Mejores condiciones arancelarias
Sin duda, agregó, el acuerdo traerá diversos beneficios a la industria cárnica como mejorar las condiciones arancelarias aplicables al volumen autorizado bajo cupo, cuyo acceso europeo está limitado a mil toneladas y condicionado por requisitos regulatorios muy exigentes.
“Aun cuando el cupo es pequeño, permite competir en mejores condiciones dentro de un segmento limitado. Además, debe quedar claro que este acuerdo no representa una apertura amplia ni una solución de volumen para la carne mexicana.
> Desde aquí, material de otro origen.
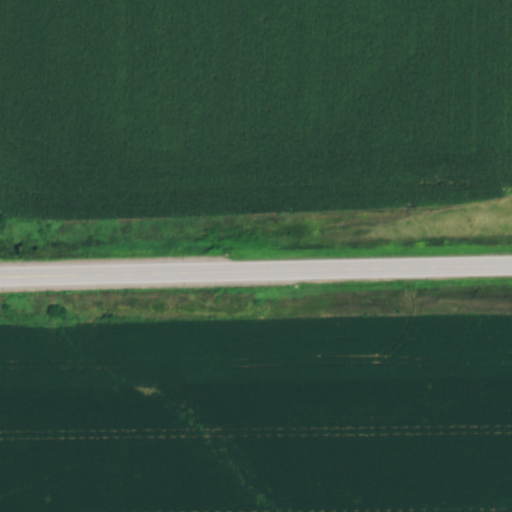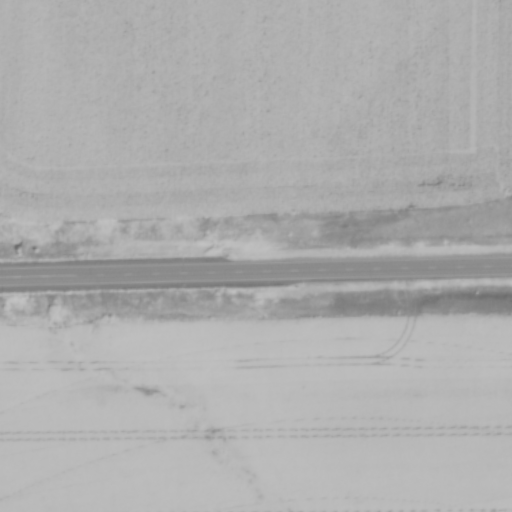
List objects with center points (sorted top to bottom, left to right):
road: (256, 273)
El beneficio debe entenderse como una oportunidad de valor, pero no de volumen”, explicó el funcionario.

La posibilidad de exportar a la Unión Europea, abundó, ayuda a consolidar la imagen de México como proveedor confiable de proteína animal, siempre que el sector pueda demostrar el cumplimiento sanitario, la inocuidad, el bienestar animal, la sustentabilidad y la trazabilidad integral, tal como México ya lo ha demostrado en mercados exigentes como el de Japón.
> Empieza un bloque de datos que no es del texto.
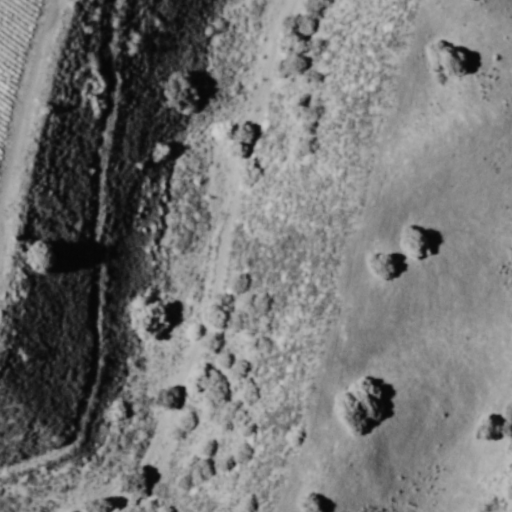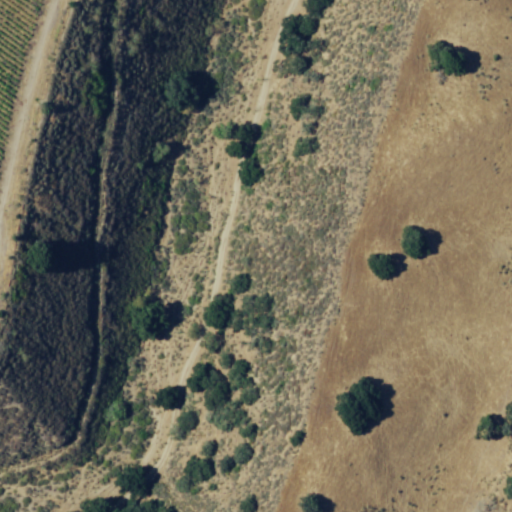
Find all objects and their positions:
road: (218, 263)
Oportunidad para diversificar las exportaciones
El presidente de la Asociación agregó que ante una cadena cárnica altamente vinculada a Norteamérica es importante contar con un marco comercial actualizado con Europa, ello, permitirá ampliar las exportaciones hacia mercados de alto valor, con consumidores exigentes y con un reconocimiento por productos diferenciados, con trazabilidad, inocuos y con certificaciones sólidas.
Al Actualiza el marco de diálogo sanitario, de inocuidad, trazabilidad, bienestar animal y sustentabilidad, facilitará procesos de reconocimiento y cumplimiento, a pesar de que no elimina automáticamente los requisitos europeos, dijo.
Asimismo, comentó que otorga mayor certeza jurídica para que la industria evalúe a largo plazo, realizar inversiones en procesos relacionados con trazabilidad, certificación, habilitación de establecimientos y desarrollo de productos de mayor valor agregado.
Añadió que la Unión Europea incorpora exigencias adicionales relacionadas con el bienestar animal, la sustentabilidad y la trazabilidad ambiental.
Reputación de la carne mexicana
Por su parte, Raúl Riquelme Cacho, director general de ANETIF, informó que la relevancia del cupo disponible está más asociada a la diversificación, al posicionamiento de carne de calidad premium, a la validación sanitaria y a la construcción real de una reputación internacional, más que al crecimiento masivo de las exportaciones.
“Si en un futuro cercano los volúmenes se amplían y se ubican cercanos a las 30 mil toneladas y con mejores condiciones arancelarias— el mercado de la Unión Europea podría representar para México una mayor relevancia comercial, pero bajo el diseño actual, su valor real está más en el posicionamiento premium, la reputación, la diversificación y el fortalecimiento de estándares que en el desplazamiento masivo de producto”, indicó Raúl Riquelme.
Agregó que el riesgo estratégico sería sobredimensionar la apertura europea y derivado de ello subinvertir en las condiciones que la hacen posible: trazabilidad completa, establecimientos habilitados, bienestar animal certificable, control de residuos, sustentabilidad, cumplimiento del Reglamento Europeo de Deforestación y, en su caso, sistemas de producción separada.
La clave no está únicamente en acceder al cupo sino en aprovecharlo de manera sostenida.
Al mismo tiempo, México debe cuidar su mercado interno. Los cupos de importación, aunque no son representativos frente al tamaño de la producción nacional, sí pueden generar impactos y mover precios, alterando expectativas comerciales y presionar al productor nacional si se administran sin criterios de equilibrio.
El Acuerdo Global Modernizado entraría en vigor en 2027, se requiere su ratificación legal a través de la aprobación del Senado mexicano y del Parlamento Europeo y los congresos de los 27 estados miembros de la Unión Europea.